Şİmdi gelelim Stefankonun hikayesine. Konuyu kendisi anlattı. Mükemmel bir Türkçe ile.

Balkanlar kaynıyor. Soğuk bir gün. Lütfü dedem, muhtemelen bir bayram sabahı, Teroglanlar ile  birlikte camiye geliyor. Belki yanında çocuk ve akrabaları da var. Teroglan, bir tanım; AMELE demek yani TER OĞLANI. Daha çok Müslüman olmayanlar bu işte çalışıyor. Namazı kılıp çıkınca, kar kıyamet içinde biri kucağında  çok küçük, diğeri yanında 6-7 yaşlarında çocuğu olan kadını görüyor. Kadının kocasının Bulgar çeteciler tarafından öldürüldüğünü öğreniyor. Yanındakiler " alın Banyaya götürün, ne gerekirse yapın " diyor. Banya,, Koçananın bir köüü, işlekleri oradaymış. Aradan zaman geçiyor. Büyük çocuk vefat ediyor. Küçük çocuk büyüyor. Dedem, o çocuğu okutuyor, dedemin vefatı sonrası da büyük dayım okutuyor. Sonra bizimkiler anavatana göç ediyorlar. İşte okutulan çocuk bu adam oluyor. Dönem Tito dönemi.

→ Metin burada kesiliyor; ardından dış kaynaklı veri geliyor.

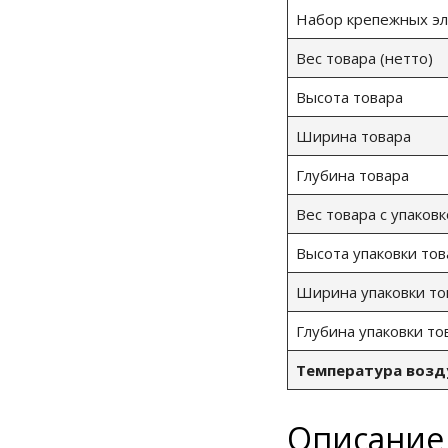
Набор крепежных эл
Вес товара (нетто)
Высота товара
Ширина товара
Глубина товара
Вес товара с упаковк
Высота упаковки тов
Ширина упаковки то
Глубина упаковки то
Температура возд
Описание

O yerde bize öyle bir sofralar döşediler ki, üstünde yok, yok. Sohbet ve de sohbet. Sonra bizi Koçana camisine götürdüler. Viranlık. Bay Stefanko, camiye el atın, atalarınızın elleri var burada dedi. Hatta, bir kaç yıl önce senato başkanı buraya geldi (galiba Tekin Arıburun idi) o da buralar ile ilgilendi. Akrabanız olur dedi ama, dönüşte anneme sordum bilmiyor.  Annemlerin yıkılmış olan ve hemen caminin çaprazında olan evlerini gösterdi. Bitişiğinde Koçana müftüsün vi vardı. Viranlık. Onları gördük. Penceren baktıklarında, karşılarında saat kulesi olduğuynu nlatmıştı, saat kuşlesi de oaradaydı. Eski komşularının hiç biri yoktu. Mezarlığı sordum, yerini gösterdiler ama mezarlıkta yoktu. 2. dünya savaşı sırasında Alman Tankları Koçanaya oradan girmişler ve mezarlığı yok etmişler. Dönünce bunları anneme anlattım. Anavatana dönme karartı (1935) alındığında, bu durumdan sadece büyük dayım haberli. Kimse bilmiyor. Bir sabah, büyük dayım, tüm aileyi, akrabaları toplamış. Kabristana gidin ve vedalaşın demiş. İşte o anda anavatana göçü anlamışlar. 2 günde toplanmışlar ve kiralanan bir vagonla da Demirköprü üzerinde anavatana göçmüşler. Başka ayrıntılar da var ama, ana hatlar bunlar.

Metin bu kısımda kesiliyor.